[Input records]
···
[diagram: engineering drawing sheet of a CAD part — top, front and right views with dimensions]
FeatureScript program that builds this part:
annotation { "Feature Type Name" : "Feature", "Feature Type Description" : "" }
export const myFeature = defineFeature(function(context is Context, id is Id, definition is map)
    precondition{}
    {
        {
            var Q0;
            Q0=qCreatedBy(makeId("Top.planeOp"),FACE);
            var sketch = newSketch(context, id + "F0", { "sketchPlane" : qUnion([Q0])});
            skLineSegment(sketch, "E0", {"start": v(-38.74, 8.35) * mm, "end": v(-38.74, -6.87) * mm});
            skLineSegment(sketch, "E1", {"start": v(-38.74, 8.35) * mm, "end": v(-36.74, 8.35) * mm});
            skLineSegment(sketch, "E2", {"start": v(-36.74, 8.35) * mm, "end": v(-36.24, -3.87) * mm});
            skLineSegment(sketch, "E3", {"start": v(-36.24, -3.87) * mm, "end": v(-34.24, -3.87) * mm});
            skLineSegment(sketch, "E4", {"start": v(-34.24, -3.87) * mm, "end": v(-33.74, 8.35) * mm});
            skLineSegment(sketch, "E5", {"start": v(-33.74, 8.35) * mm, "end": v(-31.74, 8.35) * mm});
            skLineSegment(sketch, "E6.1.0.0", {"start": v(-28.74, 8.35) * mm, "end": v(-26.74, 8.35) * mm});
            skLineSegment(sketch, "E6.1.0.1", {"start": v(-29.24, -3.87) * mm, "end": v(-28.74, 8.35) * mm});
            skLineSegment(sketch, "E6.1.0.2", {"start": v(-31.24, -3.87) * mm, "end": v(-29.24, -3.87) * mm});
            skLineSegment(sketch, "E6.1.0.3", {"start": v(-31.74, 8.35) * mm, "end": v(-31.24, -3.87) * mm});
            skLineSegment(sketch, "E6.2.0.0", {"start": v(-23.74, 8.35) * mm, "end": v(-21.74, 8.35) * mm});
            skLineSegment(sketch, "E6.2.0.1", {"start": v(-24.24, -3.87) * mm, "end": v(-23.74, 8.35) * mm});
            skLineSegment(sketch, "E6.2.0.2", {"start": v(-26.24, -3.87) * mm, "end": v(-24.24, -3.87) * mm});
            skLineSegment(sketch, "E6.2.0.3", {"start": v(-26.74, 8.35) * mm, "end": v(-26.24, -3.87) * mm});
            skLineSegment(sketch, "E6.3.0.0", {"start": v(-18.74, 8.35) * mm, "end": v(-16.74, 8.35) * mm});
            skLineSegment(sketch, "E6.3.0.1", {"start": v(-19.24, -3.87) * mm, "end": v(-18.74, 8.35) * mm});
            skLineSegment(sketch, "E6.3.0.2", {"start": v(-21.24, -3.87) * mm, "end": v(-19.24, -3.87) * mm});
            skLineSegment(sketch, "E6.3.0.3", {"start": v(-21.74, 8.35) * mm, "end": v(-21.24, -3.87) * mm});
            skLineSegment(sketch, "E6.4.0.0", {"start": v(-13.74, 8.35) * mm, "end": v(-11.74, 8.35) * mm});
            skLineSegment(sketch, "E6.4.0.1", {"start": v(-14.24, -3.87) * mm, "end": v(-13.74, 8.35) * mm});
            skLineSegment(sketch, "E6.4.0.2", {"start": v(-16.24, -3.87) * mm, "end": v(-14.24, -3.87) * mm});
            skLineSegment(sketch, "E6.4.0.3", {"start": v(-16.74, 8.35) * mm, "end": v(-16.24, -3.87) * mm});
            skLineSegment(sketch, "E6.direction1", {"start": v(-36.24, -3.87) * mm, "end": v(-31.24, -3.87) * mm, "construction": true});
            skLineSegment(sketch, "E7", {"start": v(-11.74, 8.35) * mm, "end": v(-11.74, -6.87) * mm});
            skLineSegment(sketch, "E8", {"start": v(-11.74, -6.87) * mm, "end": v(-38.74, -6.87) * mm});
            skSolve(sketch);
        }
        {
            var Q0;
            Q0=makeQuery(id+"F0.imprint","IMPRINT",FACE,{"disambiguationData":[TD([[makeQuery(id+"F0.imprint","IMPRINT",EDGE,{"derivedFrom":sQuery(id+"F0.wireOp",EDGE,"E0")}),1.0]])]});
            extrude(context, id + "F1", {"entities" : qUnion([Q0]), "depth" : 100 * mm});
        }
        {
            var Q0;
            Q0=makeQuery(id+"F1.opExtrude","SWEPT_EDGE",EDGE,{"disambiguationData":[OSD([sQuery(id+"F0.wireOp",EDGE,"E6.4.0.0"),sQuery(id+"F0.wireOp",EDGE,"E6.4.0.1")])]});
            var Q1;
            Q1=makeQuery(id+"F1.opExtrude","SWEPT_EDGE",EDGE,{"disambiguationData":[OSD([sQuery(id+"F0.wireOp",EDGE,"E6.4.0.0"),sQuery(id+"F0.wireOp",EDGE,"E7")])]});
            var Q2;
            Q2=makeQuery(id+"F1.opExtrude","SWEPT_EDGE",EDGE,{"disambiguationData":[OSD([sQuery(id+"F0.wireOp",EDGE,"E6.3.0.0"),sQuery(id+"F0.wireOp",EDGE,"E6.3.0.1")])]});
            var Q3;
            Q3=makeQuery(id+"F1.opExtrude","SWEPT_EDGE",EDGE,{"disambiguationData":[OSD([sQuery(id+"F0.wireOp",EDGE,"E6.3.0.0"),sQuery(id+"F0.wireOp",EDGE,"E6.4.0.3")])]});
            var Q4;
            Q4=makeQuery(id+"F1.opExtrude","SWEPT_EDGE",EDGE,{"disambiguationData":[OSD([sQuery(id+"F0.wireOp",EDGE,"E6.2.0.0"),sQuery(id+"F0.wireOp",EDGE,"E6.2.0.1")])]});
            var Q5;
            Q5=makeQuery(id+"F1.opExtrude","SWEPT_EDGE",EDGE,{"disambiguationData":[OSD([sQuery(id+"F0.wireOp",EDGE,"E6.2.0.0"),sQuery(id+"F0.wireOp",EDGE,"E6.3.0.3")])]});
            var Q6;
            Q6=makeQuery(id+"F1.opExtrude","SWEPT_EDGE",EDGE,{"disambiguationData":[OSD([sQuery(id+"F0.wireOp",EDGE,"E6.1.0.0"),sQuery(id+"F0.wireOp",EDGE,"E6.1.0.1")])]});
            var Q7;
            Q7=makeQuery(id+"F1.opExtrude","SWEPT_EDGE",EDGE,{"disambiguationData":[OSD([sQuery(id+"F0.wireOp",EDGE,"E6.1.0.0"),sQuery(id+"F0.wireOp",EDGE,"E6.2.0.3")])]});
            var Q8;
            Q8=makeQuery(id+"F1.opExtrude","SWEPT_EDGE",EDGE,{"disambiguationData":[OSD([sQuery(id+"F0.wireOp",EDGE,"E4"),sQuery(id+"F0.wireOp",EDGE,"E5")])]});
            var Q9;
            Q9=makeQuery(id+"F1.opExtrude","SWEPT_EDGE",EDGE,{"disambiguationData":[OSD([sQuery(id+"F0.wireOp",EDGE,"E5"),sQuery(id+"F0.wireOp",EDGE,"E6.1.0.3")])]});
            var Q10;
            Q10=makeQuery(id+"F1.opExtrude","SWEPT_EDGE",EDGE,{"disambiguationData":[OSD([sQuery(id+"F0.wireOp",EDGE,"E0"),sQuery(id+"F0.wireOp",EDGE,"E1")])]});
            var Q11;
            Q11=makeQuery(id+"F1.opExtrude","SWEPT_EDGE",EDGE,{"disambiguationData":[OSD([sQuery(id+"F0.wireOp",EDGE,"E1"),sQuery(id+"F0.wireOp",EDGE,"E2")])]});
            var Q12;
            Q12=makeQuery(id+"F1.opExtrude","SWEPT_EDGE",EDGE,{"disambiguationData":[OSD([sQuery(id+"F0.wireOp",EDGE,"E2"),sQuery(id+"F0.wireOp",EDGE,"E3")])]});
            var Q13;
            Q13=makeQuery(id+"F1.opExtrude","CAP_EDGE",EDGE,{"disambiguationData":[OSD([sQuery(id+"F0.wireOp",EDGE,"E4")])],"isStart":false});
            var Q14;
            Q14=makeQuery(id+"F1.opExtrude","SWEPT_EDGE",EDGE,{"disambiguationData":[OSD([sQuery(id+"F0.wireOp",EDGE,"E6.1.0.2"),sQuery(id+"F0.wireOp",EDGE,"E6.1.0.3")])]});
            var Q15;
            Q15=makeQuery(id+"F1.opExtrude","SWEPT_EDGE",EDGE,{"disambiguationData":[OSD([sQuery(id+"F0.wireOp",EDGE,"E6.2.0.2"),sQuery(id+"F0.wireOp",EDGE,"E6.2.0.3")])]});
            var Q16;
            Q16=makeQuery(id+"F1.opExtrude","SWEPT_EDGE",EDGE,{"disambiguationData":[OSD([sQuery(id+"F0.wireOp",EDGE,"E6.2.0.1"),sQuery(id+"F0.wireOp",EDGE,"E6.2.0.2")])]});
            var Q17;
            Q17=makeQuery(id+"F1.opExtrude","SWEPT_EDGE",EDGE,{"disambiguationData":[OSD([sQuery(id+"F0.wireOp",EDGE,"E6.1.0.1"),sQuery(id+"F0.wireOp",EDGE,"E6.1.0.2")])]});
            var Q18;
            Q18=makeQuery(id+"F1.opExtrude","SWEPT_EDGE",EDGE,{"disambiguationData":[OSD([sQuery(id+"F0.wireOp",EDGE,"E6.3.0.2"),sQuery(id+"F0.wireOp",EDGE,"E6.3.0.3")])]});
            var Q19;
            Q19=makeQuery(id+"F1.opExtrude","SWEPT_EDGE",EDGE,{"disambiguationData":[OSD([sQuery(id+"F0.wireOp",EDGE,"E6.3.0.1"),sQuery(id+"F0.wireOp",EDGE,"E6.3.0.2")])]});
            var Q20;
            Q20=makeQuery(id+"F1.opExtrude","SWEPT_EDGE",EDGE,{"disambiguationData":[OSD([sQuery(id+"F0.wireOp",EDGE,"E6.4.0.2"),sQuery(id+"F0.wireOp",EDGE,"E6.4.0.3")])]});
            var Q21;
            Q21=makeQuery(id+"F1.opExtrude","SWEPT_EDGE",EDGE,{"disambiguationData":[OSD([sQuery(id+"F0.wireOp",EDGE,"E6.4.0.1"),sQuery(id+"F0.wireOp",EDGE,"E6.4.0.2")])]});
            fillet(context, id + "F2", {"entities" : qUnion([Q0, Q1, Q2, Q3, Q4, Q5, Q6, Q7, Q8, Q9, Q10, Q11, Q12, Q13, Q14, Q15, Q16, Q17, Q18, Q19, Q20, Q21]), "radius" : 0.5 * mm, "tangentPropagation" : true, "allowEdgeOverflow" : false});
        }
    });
···
[Written instruction] Render the listing from its first line through the line containing "export const myFeature", both included, as a JSON list of strings with one string per line and no blank lines.

[Complete response]
[
  "[diagram: engineering drawing sheet of a CAD part — top, front and right views with dimensions]",
  "FeatureScript program that builds this part:",
  "annotation { \"Feature Type Name\" : \"Feature\", \"Feature Type Description\" : \"\" }",
  "export const myFeature = defineFeature(function(context is Context, id is Id, definition is map)"
]